Thursday 19th September 2024

Pulsar Pulsar instability

We are experiencing a pulsar outage, which impacts logs and access logs and other components of the platform. Preliminary root cause seems like a zookeeper problem. We are working on it.

EDIT Thu Sep 19 20:49:09 2024 UTC: since 20:20, ZK quorum is up, and all services connected to Pulsar are now back online

EDIT Fri Sep 20 07:43:00 2024 UTC: we are still impacting by zookeeper outage, we are investigating the issue, the logs and access logs stack are currently unavailable

EDIT Fri Sep 20 08:04:00 2024 UTC: we have found the issue on pulsar side that was trying to write indefinitely metadata on zookeeper. we have restarted the broker that had the issue. We are watching, the situation is going back to normal

EDIT Fri Sep 20 08:20:00 2024 UTC: we are still watching the metrics from the pulsar cluster, the situation is going back to normal. we are recoverying from lag on the access logs ingestion, current eta is around 12:30 utc.
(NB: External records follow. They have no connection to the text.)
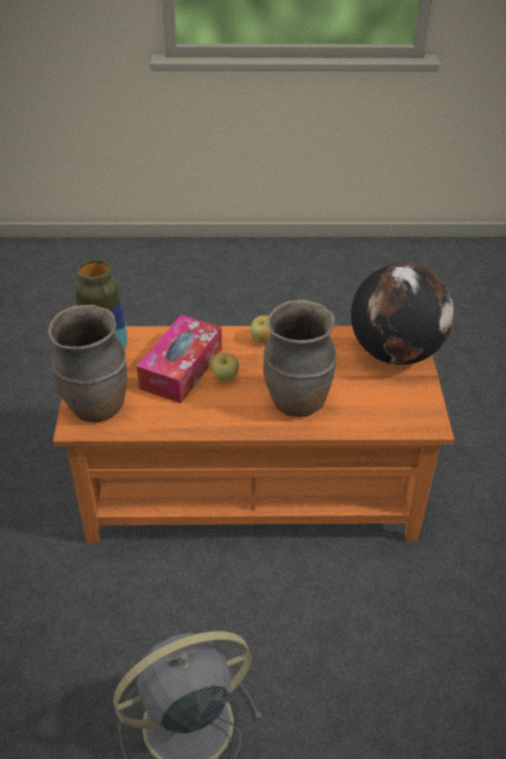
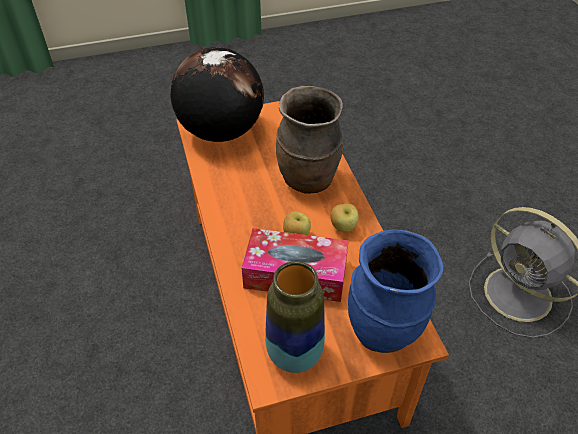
camera: 105 degrees left, 5 degrees up
brown vase [48,305,127,423] -> blue vase [348,229,443,353]
apple [250,315,271,344] -> apple moved to [331,203,359,232]

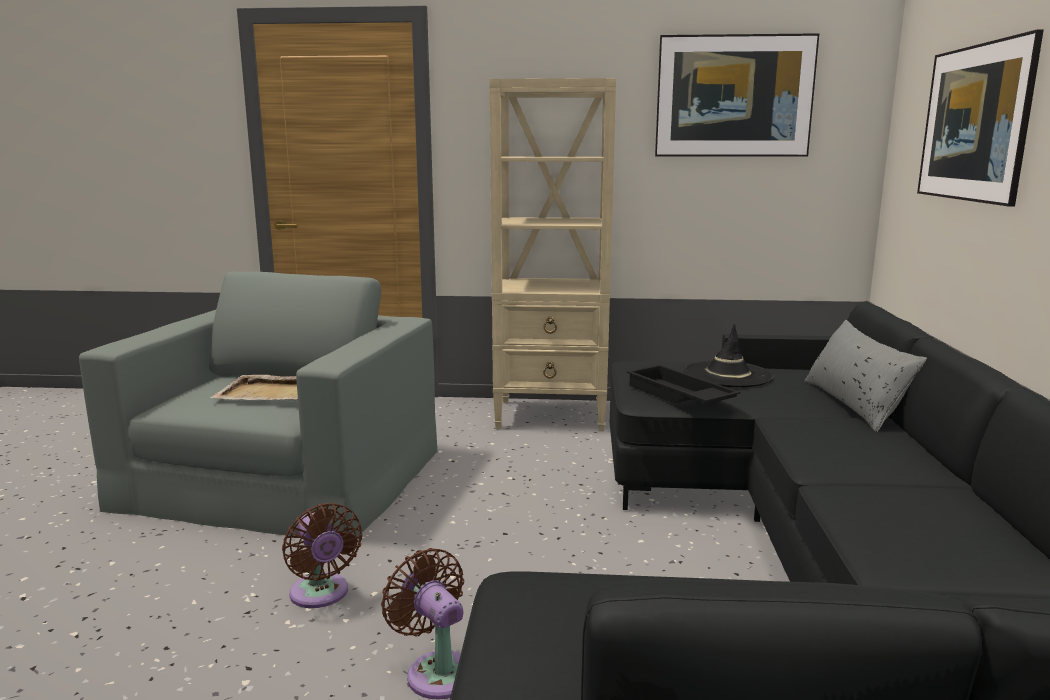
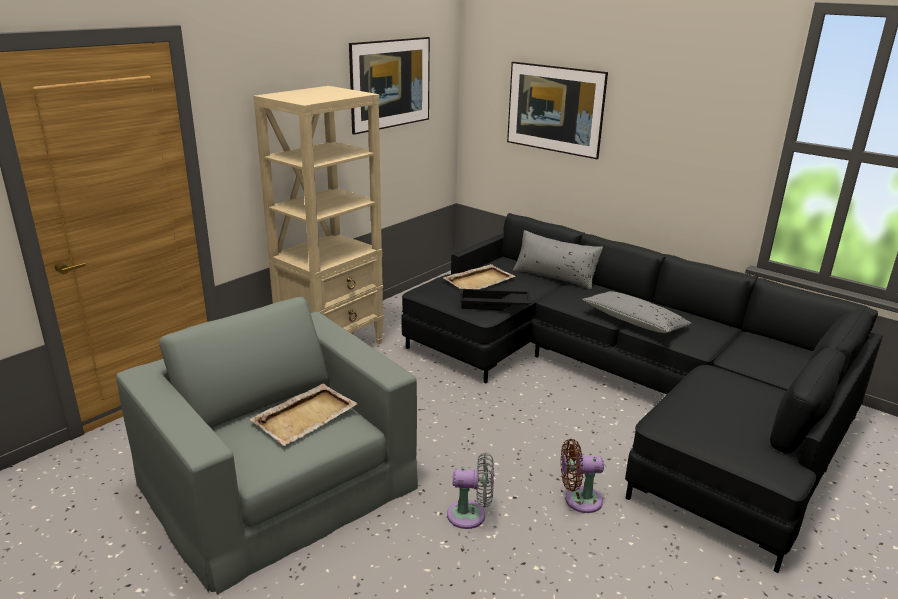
camera: 55 degrees left, 10 degrees up
brown fan [282,503,362,608] -> grey fan [447,453,494,529]
black hat [684,324,773,387] -> beige tray [443,264,516,289]
none -> grey pillow [582,291,692,333]

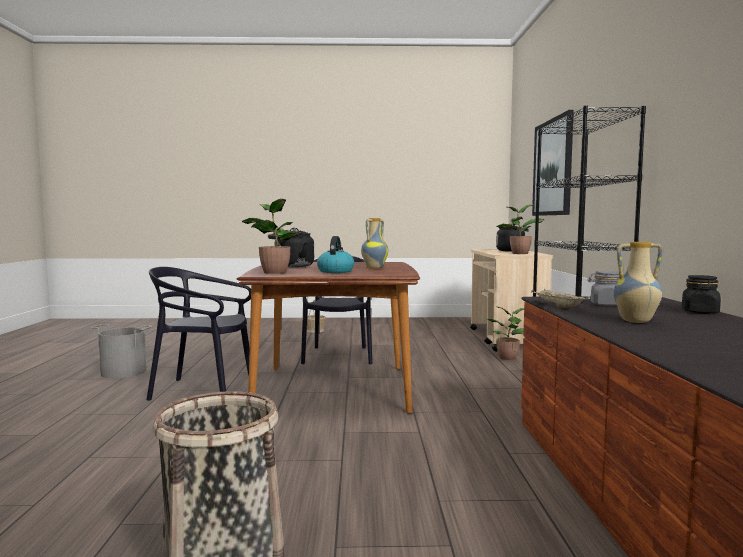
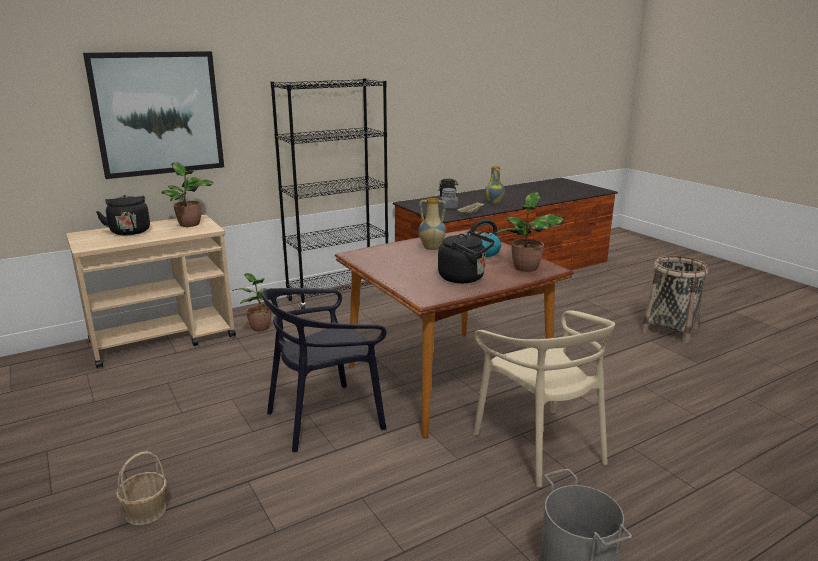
camera: 120 degrees left, 15 degrees up
black chair [147,267,251,401] -> beige chair [473,310,615,488]

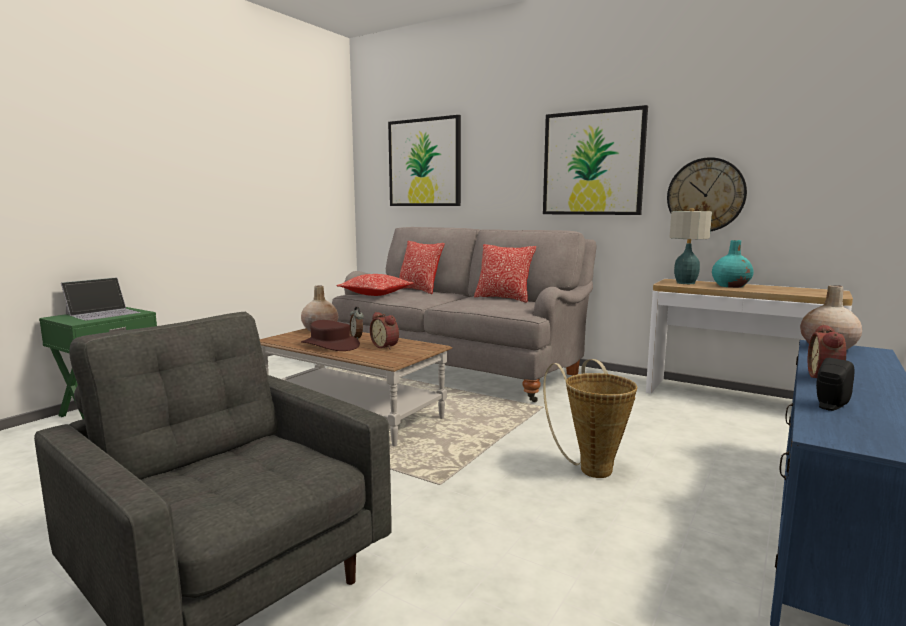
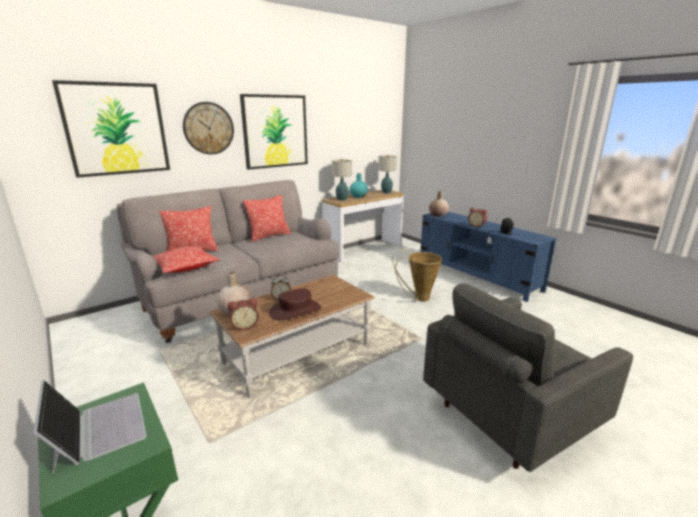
camera: 70 degrees left, 10 degrees up
alarm clock [370,312,399,349] -> alarm clock moved to [228,298,259,330]
wall clock [667,157,747,231] -> wall clock moved to [183,102,234,155]
none -> table lamp [378,155,397,193]

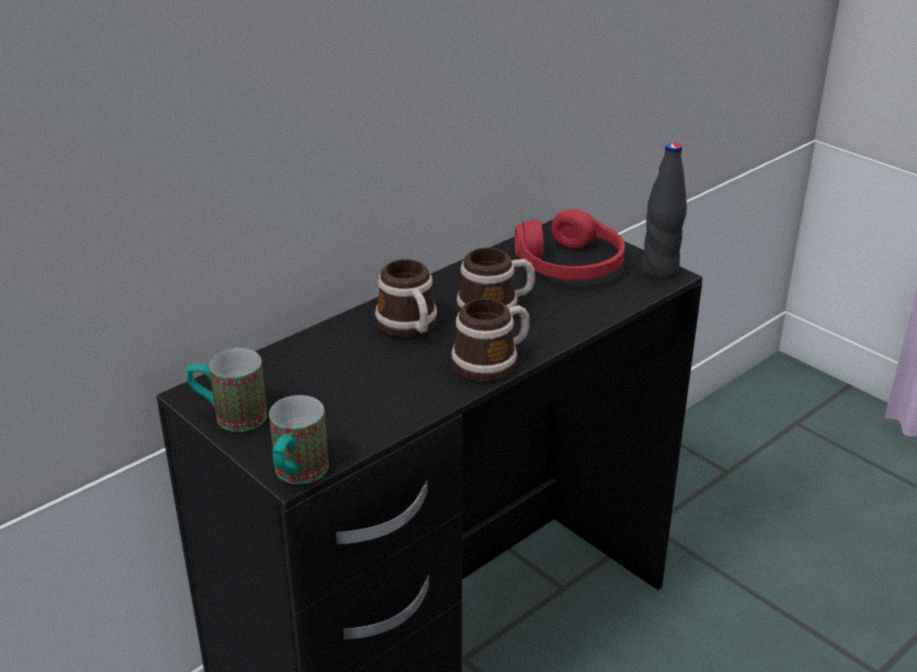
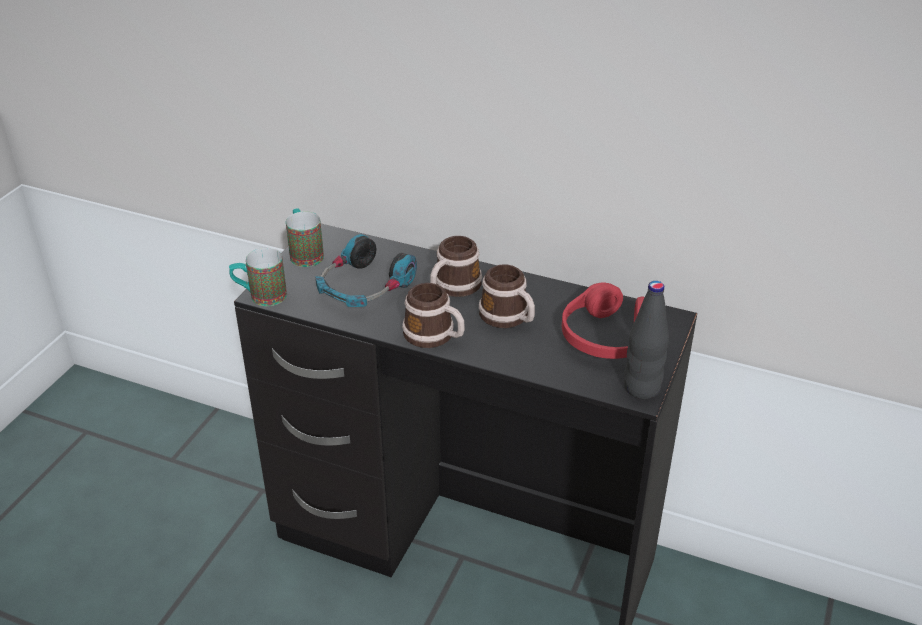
camera: 65 degrees right, 5 degrees up
none -> headphones [315,234,417,307]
EDIT Fri Sep 20 13:15:00 2024 UTC: we have fully ingested the access logs, the cluster pulsar is working normally.

Infrastructure [WSW] region instability

Wed Sep 18 22:22:29 2024 UTC: Several hypervisors have been rebooted in WSW. They came back 40min ago, and we are fixing several services who are not online.

EDIT Wed Sep 18 22:30:47 2024 UTC: we have been impacted by https://bare-metal-servers.status-ovhcloud.com/incidents/j7f4kpv9f17z. All services are now online

Wednesday 18th September 2024

[Paris] Network upgrade, scheduled 3 months ago

On September 18, 2024, our network provider will carry operations to improve network resiliency on the Paris region. No service interruption is to be expected during that upgrade. This is a follow up of https://www.clevercloudstatus.com/incident/893.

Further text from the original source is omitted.